1 files changed, 102 insertions, 0 deletions
diff --git a/docs/src/content/howto-ignoredomains.md b/docs/src/content/howto-ignoredomains.md
new file mode 100644
index 00000000..b1b14831
--- /dev/null
+++ b/docs/src/content/howto-ignoredomains.md
@@ -0,0 +1,102 @@
+---
+title: "Ignoring Domains"
+menu:
+    howto:
+        weight: 2
+---
+
+# Ignoring Domains
+
+There are two main reasons why you may want to exempt some traffic from
+mitmproxy's interception mechanism:
+
+- **Certificate pinning:** Some traffic is is protected using [Certificate
+  Pinning](https://security.stackexchange.com/questions/29988/what-is-certificate-pinning)
+  and mitmproxy's interception leads to errors. For example, the Twitter app,
+  Windows Update or the Apple App Store fail to work if mitmproxy is active.
+- **Convenience:** You really don't care about some parts of the traffic and
+  just want them to go away. Note that mitmproxy's "Limit" option is often the
+  better alternative here, as it is not affected by the limitations listed
+  below.
+
+If you want to peek into (SSL-protected) non-HTTP connections, check out the
+**tcp_proxy** feature. If you want to ignore traffic from mitmproxy's processing
+because of large response bodies, take a look at the [streaming]({{< relref "overview-features#streaming" >}}) feature.
+
+
+## ignore_hosts
+
+The `ignore_hosts` option allows you to specify a regex which is matched against
+a `host:port` string (e.g. "example.com:443") of a connection. Matching hosts
+are excluded from interception, and passed on unmodified.
+
+|                    |                                                                    |
+| ------------------ | ------------------------------------------------------------------ |
+| command-line alias | `--ignore-hosts regex`                                             |
+| mitmproxy option   | `ignore_hosts` |
+
+
+## Limitations
+
+There are two important quirks to consider:
+
+- **In transparent mode, the ignore pattern is matched against the IP and
+  ClientHello SNI host.** While we usually infer the hostname from the Host
+  header if the `ignore_hosts` option is set, we do not have access to this
+  information before the SSL handshake. If the client uses SNI however, then we
+  treat the SNI host as an ignore target.

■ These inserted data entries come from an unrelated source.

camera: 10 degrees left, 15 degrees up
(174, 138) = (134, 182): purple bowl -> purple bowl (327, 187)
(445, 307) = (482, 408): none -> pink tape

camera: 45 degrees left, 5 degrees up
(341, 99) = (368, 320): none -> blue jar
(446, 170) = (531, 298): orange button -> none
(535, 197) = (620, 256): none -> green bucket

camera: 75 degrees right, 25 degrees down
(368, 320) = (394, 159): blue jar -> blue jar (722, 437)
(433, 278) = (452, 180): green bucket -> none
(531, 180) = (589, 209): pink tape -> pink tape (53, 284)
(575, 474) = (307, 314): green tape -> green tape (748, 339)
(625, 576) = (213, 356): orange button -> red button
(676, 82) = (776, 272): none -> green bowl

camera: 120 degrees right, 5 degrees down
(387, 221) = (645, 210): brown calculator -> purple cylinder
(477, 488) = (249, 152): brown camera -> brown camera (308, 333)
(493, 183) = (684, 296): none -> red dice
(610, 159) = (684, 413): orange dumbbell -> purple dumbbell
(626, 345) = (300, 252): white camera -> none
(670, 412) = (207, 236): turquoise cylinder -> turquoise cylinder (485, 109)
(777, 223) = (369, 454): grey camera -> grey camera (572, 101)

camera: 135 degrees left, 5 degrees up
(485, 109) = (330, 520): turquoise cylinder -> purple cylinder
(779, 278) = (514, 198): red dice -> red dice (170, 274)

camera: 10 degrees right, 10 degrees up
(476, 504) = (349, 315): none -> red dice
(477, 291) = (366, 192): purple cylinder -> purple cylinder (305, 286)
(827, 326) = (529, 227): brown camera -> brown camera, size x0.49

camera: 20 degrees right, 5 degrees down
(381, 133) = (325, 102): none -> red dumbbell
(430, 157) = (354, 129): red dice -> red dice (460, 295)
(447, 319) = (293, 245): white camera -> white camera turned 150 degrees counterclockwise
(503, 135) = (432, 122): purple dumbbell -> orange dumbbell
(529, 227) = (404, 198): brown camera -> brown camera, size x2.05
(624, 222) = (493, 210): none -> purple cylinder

+- **In regular and upstream proxy mode, explicit HTTP requests are never
+  ignored.**\[1\] The ignore pattern is applied on CONNECT requests, which
+  initiate HTTPS or clear-text WebSocket connections.
+
+## Tutorial
+
+If you just want to ignore one specific domain, there's usually a bulletproof
+method to do so:
+
+1. Run mitmproxy or mitmdump in verbose mode (`-v`) and observe the `host:port`
+    information in the serverconnect messages. mitmproxy will filter on these.
+2. Take the `host:port` string, surround it with ^ and $, escape all dots (.
+    becomes \\.) and use this as your ignore pattern:
+
+
+{{< highlight none  >}}
+>>> mitmdump -v
+127.0.0.1:50588: clientconnect
+127.0.0.1:50588: request
+  -> CONNECT example.com:443 HTTP/1.1
+127.0.0.1:50588: Set new server address: example.com:443
+127.0.0.1:50588: serverconnect
+  -> example.com:443
+^C
+>>> mitmproxy --ignore-hosts ^example\.com:443$
+{{< /highlight >}}
+
+Here are some other examples for ignore
+patterns:
+
+{{< highlight none  >}}
+# Exempt traffic from the iOS App Store (the regex is lax, but usually just works):
+--ignore-hosts apple.com:443
+# "Correct" version without false-positives:
+--ignore-hosts '^(.+\.)?apple\.com:443$'
+
+# Ignore example.com, but not its subdomains:
+--ignore-hosts '^example.com:'
+
+# Ignore everything but example.com and mitmproxy.org:
+--ignore-hosts '^(?!example\.com)(?!mitmproxy\.org)'
+
+# Transparent mode:
+--ignore-hosts 17\.178\.96\.59:443
+# IP address range:
+--ignore-hosts 17\.178\.\d+\.\d+:443
+{{< / highlight >}}
+
+**Footnotes**
+
+1. This stems from an limitation of explicit HTTP proxying: A single connection
+    can be re-used for multiple target domains - a `GET http://example.com/`
+    request may be followed by a `GET http://evil.com/` request on the same
+    connection. If we start to ignore the connection after the first request, we
+    would miss the relevant second one.